Zudem wären durch die "kompakte Bauweise" der Fische diese deutlich weniger anfällig für Kormoranfraß als Karpfen und Schleie.

Nun müsse er daran gehen, Werbung für den wohlschmeckenden Fisch zu machen, da ihn seine Kunden natürlich noch nicht kennen.

Illusionen, dass die die Lösung des Kormoranproblematik sein könne, mache er sich aber nicht - die Flinte nehme er weiter mit zur Arbeit.
--------------------------------------------​
Wobei ich auch nicht die Lösung des "Kormoran"-Problemes sehe, weil der Fisch kompakter wäre - er muss ja erst mal groß und kompakt genug werden, dass ihn der Kormoran nicht schlucken kann. Und bis dahin ist der auch weg wie nix, wenn Kormorane da sind.

Wo da der Unterschied zum Karpfen sein soll, kann ich auch nicht so recht nachvollziehen. Die sind ja auch hochrückig und eher schlecht zu schlucken (ausser eben als Kleinfisch - da muss aber sicher auch der "Emma-Fisch" dran glauben.).

Bei der Schleie seh ichs schon eher, die ja ausser in kapitalen Exemplaren immer in Kormoranschnäbel passt und dank Schleim gut rutschen dürfte.

Zudem ist das ja nur ne Lösung (wenn es eine wäre) für die Teichwirtschaft.

Womit dann Kormorane auf umliegende "freie" Gewässer ausweichen dürften, was dann ja auch nicht unbedingt im Sinne von Anglern wäre.

Spannende Sache mit vielen Fragen - ich habe keine Antworten bis jetzt.

Thomas Finkbeiner


----------



## Thomas9904 (29. Oktober 2017)

*AW: Neue Fischzüchtung bleibt Kormoranen "im Hals stecken"*

Siehe dazu auch, die Lösung für Angler - *Groß genug besetzen*....:
Karpfen gegen Kormoran: Neue Bewirtschaftungsidee?
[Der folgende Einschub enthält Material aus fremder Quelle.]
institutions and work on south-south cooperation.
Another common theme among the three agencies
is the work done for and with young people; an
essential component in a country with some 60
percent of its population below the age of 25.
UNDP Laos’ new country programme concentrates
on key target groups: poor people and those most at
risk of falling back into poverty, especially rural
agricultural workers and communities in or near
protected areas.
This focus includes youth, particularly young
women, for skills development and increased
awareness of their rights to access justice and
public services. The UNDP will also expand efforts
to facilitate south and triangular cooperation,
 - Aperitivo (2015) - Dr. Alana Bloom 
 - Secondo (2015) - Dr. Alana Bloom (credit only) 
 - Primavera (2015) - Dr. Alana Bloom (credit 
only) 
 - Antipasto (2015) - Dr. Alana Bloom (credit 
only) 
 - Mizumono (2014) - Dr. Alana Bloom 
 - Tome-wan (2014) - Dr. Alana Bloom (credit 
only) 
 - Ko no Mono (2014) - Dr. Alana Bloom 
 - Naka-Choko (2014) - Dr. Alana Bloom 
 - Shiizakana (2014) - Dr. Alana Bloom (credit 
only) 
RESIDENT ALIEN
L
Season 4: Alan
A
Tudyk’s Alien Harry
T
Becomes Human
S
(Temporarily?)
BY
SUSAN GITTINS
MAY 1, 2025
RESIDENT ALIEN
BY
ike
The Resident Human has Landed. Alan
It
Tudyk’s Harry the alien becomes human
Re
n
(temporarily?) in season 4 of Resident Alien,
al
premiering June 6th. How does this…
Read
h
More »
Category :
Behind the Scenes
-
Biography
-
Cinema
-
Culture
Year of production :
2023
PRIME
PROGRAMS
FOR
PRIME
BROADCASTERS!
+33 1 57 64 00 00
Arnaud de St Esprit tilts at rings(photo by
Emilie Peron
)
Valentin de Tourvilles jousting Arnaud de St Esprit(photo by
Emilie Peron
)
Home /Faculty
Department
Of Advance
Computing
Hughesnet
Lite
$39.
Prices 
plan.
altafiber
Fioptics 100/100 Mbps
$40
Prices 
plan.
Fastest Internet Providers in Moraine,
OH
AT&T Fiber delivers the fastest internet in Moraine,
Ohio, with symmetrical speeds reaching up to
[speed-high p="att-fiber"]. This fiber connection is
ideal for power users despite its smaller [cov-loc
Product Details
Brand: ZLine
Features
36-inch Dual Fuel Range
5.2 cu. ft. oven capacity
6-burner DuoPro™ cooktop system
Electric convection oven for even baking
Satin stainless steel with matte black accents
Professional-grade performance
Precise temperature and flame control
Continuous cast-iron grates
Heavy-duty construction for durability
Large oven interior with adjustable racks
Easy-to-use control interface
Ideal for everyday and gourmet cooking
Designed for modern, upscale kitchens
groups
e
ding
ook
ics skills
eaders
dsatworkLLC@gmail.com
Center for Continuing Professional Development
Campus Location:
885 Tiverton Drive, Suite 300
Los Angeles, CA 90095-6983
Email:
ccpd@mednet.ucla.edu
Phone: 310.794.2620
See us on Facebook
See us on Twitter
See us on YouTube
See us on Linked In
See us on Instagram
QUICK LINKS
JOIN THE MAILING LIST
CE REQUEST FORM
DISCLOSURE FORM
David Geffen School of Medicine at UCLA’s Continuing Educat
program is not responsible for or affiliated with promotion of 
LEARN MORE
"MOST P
https://www.anglerboard.de/board/showthread.php?t=331999


----------



## feederbrassen (29. Oktober 2017)

*AW: Neue Fischzüchtung bleibt Kormoranen "im Hals stecken"*

Bleiben noch die Arten die dem Kormoran gut runtergehen. 
Deshalb lieber den Kormoran..............


----------



## Kami One (29. Oktober 2017)

*AW: Neue Fischzüchtung bleibt Kormoranen "im Hals stecken"*

Das klingt so als wäre heute der 1. April.


----------



## Thomas9904 (29. Oktober 2017)

*AW: Neue Fischzüchtung bleibt Kormoranen "im Hals stecken"*

Ja, in letzter Zeit kommen immer mehr Meldungen, bei denen ich überlege, obs Satire sein soll..


----------



## JottU (29. Oktober 2017)

*AW: Neue Fischzüchtung bleibt Kormoranen "im Hals stecken"*

Wenn der dann wirklich im Hals stecken bleibt #c, und das bei einem stark vom Kormoran besuchten Gewässer. 
Schießen darf man sie ja halt nicht. :g


----------



## Thomas9904 (29. Oktober 2017)

*AW: Neue Fischzüchtung bleibt Kormoranen "im Hals stecken"*

Kommt immer aufs Bundelsand an, in den meisten Zuchtanlagen schon


----------



## Gardenfly (29. Oktober 2017)

*AW: Neue Fischzüchtung bleibt Kormoranen "im Hals stecken"*

neu wäre diese Kreuzung nicht-kenne die aus einem alten Fischzuchtbuch als Steinkarpfen.


----------



## Thomas9904 (29. Oktober 2017)

*AW: Neue Fischzüchtung bleibt Kormoranen "im Hals stecken"*

Echt?
Von wann??
Das würd mich interessieren - auch warum sich das anscheinend nicht durchgesetzt hatte..


----------



## Thomas9904 (29. Oktober 2017)

*AW: Neue Fischzüchtung bleibt Kormoranen "im Hals stecken"*

jetzt wo Du es schreibst - stimmt...


----------



## boot (29. Oktober 2017)

*AW: Neue Fischzüchtung bleibt Kormoranen "im Hals stecken"*

Die Mischlinge schmecken auch nicht schlecht, der Geschmack geht in Richtung Karauschen.


----------



## Thomas9904 (29. Oktober 2017)

*AW: Neue Fischzüchtung bleibt Kormoranen "im Hals stecken"*

Gräten?


----------



## feederbrassen (29. Oktober 2017)

*AW: Neue Fischzüchtung bleibt Kormoranen "im Hals stecken"*



Thomas9904 schrieb:


> Echt?
> Das würd mich interessieren - auch warum sich das anscheinend nicht durchgesetzt hatte..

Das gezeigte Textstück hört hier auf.